#### Activity:
Within the listing below, filter for "adolescentes" and copy every matching line.

#### Information provided:
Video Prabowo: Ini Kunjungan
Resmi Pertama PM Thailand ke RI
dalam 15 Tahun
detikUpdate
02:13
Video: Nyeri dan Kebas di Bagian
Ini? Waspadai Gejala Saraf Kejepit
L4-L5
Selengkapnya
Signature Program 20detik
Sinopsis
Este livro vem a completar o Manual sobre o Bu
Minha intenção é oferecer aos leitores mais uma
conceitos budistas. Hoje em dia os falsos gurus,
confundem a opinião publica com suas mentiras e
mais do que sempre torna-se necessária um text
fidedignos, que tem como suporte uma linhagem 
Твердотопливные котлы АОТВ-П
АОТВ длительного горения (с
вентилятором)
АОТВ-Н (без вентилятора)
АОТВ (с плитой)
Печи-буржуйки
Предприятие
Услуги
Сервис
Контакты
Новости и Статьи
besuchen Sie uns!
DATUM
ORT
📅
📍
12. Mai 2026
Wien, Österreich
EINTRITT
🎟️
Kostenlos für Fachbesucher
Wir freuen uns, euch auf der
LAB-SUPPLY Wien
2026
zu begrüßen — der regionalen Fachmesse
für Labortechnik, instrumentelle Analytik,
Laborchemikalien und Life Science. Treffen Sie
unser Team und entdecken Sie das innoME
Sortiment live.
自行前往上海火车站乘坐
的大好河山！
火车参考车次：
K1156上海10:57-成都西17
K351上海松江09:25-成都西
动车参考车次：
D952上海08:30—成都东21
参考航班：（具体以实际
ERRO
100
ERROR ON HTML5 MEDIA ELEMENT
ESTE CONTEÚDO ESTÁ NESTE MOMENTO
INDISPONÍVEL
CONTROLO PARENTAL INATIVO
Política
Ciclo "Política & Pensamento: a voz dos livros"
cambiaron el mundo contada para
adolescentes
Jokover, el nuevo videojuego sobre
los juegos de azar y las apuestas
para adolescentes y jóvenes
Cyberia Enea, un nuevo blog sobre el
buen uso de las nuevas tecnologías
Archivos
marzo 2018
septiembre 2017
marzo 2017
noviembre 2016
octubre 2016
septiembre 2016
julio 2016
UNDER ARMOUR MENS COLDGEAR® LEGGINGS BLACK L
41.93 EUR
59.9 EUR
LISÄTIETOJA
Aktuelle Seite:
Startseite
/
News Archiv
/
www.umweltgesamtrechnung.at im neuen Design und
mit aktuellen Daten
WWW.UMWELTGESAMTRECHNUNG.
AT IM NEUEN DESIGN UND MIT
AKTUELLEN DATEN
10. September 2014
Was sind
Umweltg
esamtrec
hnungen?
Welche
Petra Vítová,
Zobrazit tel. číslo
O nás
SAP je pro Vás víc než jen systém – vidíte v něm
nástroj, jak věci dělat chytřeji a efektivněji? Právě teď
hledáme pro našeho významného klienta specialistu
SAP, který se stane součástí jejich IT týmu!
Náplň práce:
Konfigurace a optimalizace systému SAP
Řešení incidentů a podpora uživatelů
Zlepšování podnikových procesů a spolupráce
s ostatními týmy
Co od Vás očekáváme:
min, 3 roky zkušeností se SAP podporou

#### Answer:
adolescentes
para adolescentes y jóvenes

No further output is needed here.